Regular readers of The Brewclub might recall a birthday pilgrimage I made in 2015 to St James’s Gate in Dublin -the home of Guinness – who are diversifying into brews other than their ‘legendary’ Irish Stout – the post is here.
One such brew, emanating from the ‘Brewers Project’ on the massive St James’s Gate site is Hop House 13 lager, now available in bottles here on the UK mainland.
It pours a mid-orange colour, with a full head that fades rapidly, but laces down the glass as it goes.
The nose is bready, here are a few hops lurking – Guinness claim ‘three types of hops‘ (Galaxy, Topaz and Mosaic from my Dublin notes) to deliver a ‘unique hop aroma‘ but frankly it’s not so hoppy as my nose would notice.
Guinness claim this to have been brewed with Irish Barley and to have been ‘double hopped’ although when you compare this to the sixty ‘hop interventions’ made by the Celt Experience in making their ‘Seven Flowers’ ale, this seems pretty run of the mill.
I usually tatse my beers at room temperature, to give the hop aromas a chance, and this was okay, it was malty, with a some hop bitterness, I checked the bottle and this still had six months ‘best before’, I wondered if it was a stale bottle.

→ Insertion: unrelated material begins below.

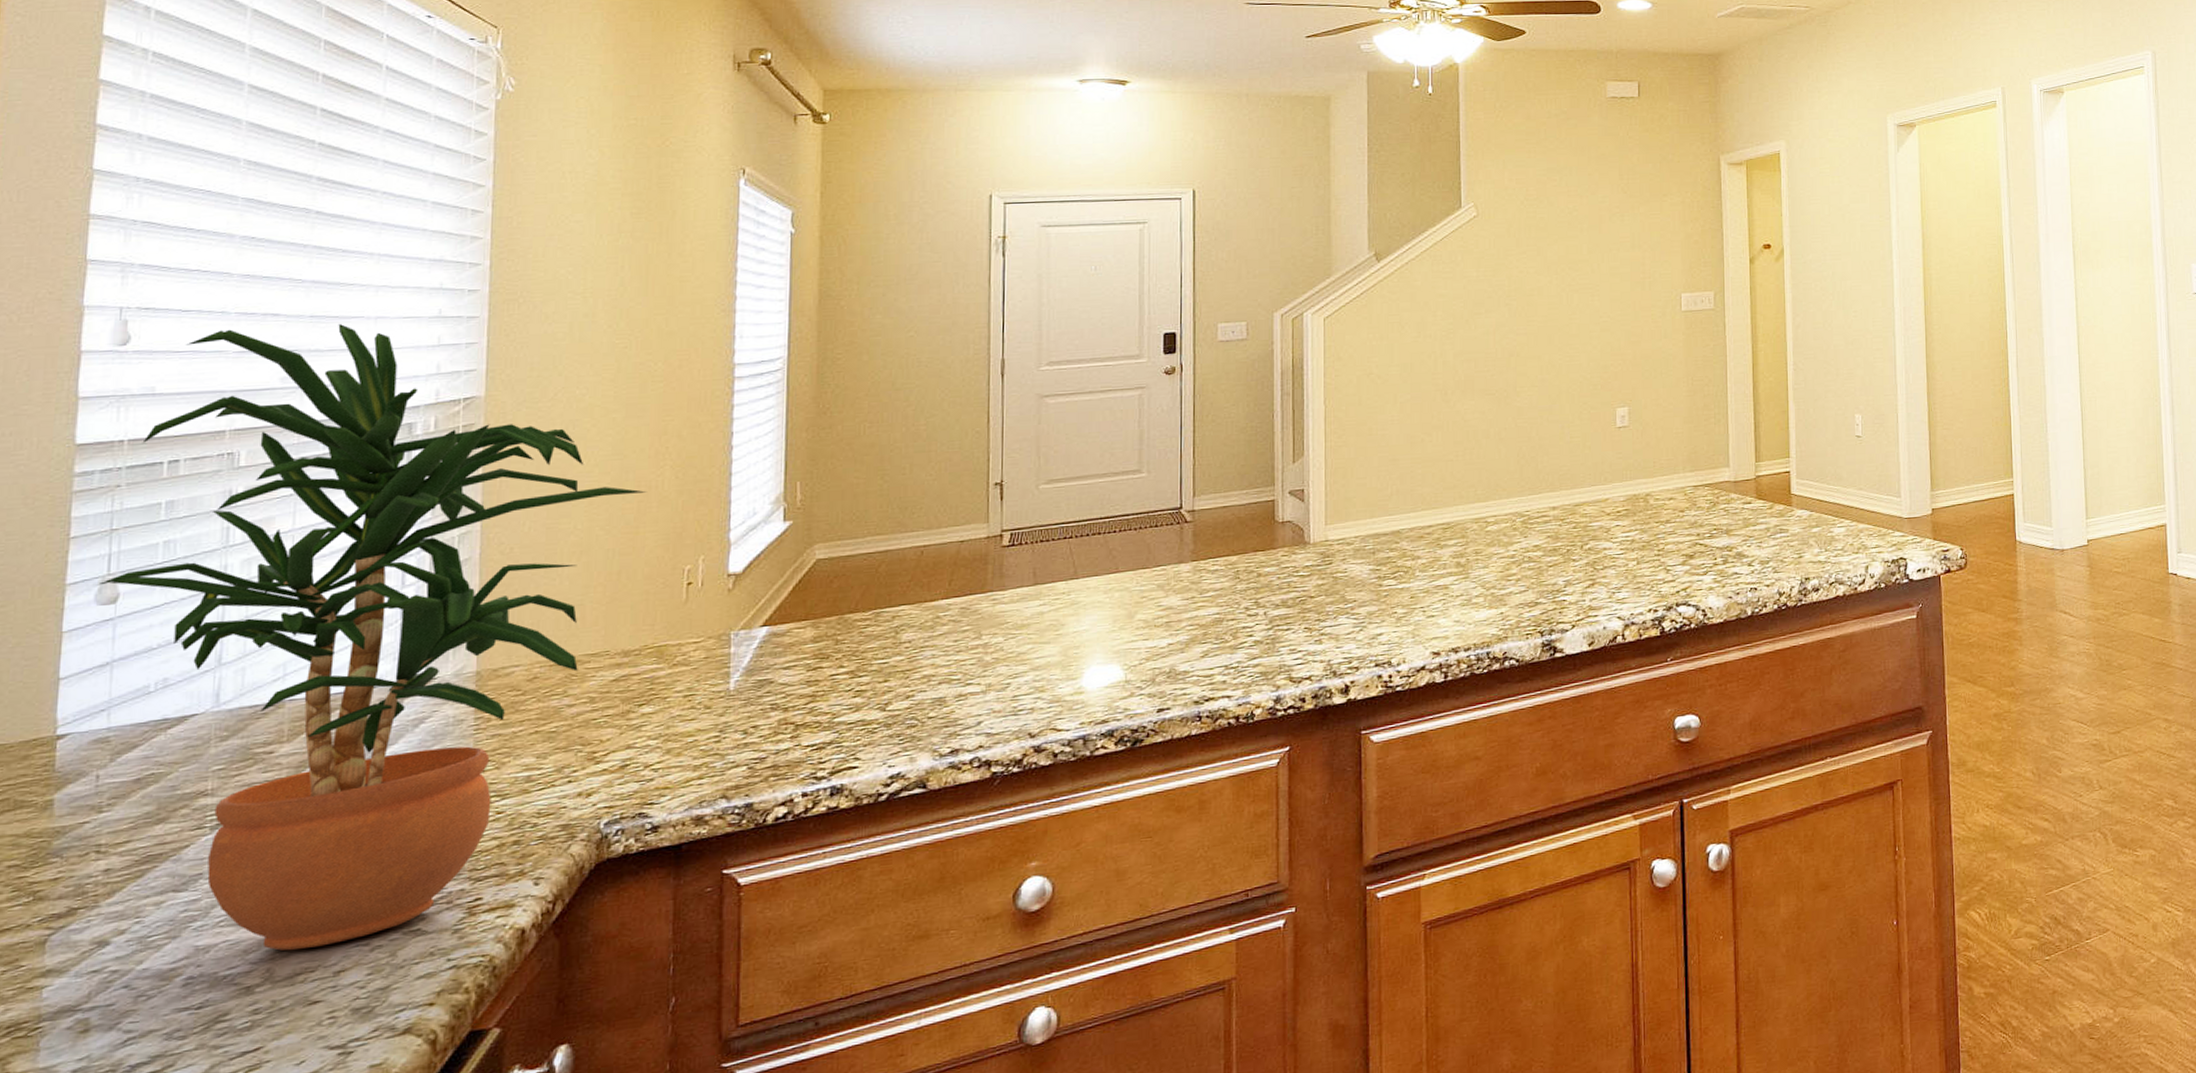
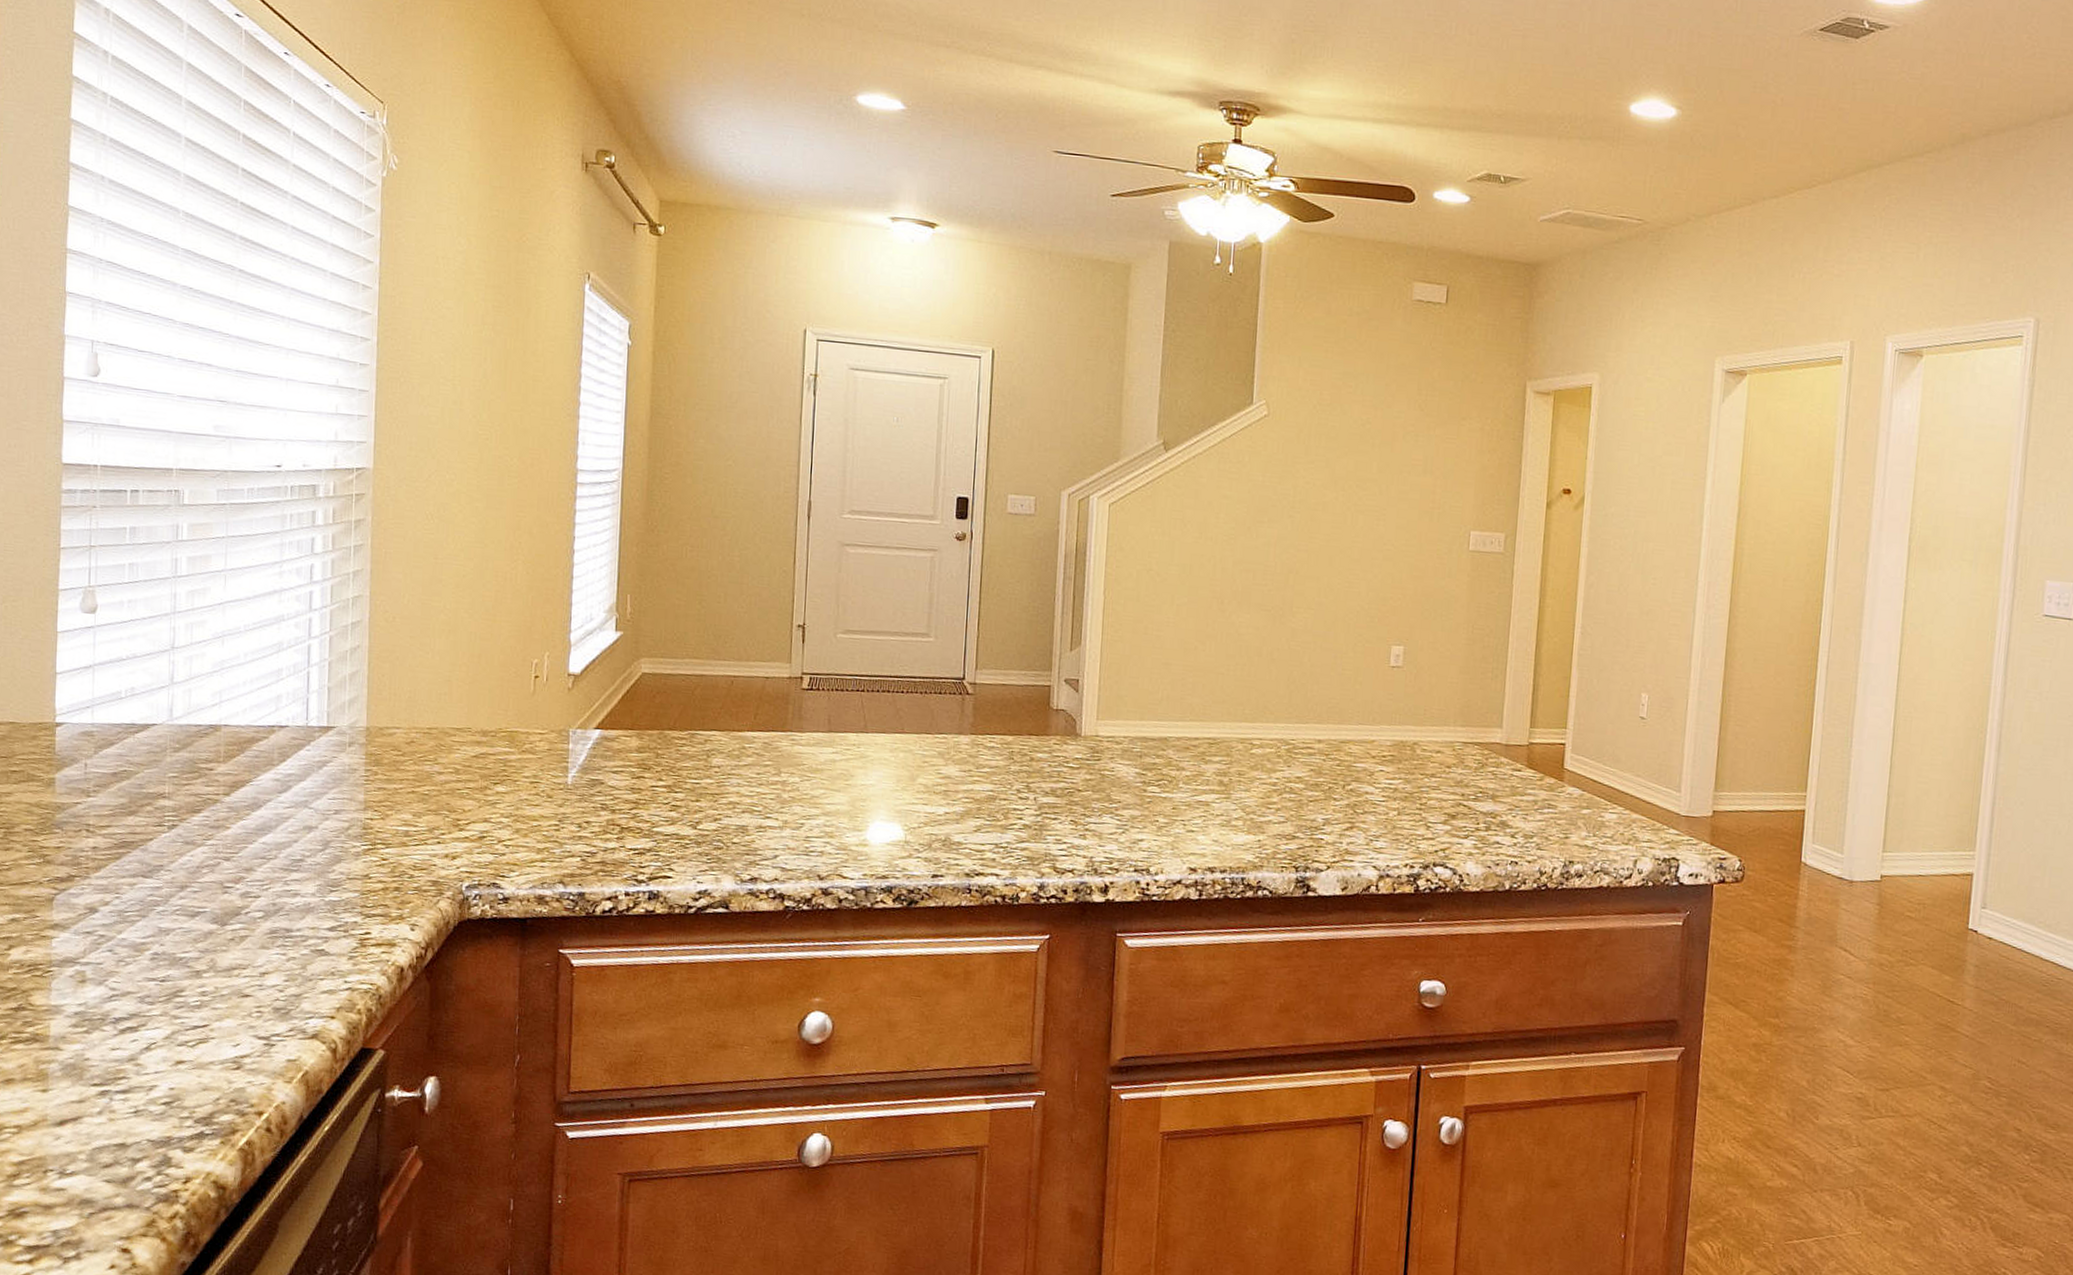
potted plant: present [98,324,647,951] -> none [82,373,503,949]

It was nothing to write home about and had nothing to differentiate this from run of the mill ‘cooking’ lager.
Then, thinking that this would normally be served chilled, I tried a cooler bottle, head to head (as it were) with Kronenbourg 1664 and those exotic hops came through in the flavour more than at room temperature; chilled Hop House 13 held its own against the Kronenbourg.
In Dublin, back in May 2015 I described it as “a tasty pint, and frankly one I would welcome at my local.” – and I spotted it last night at a local hostelry and, chilled, it didn’t disappoint.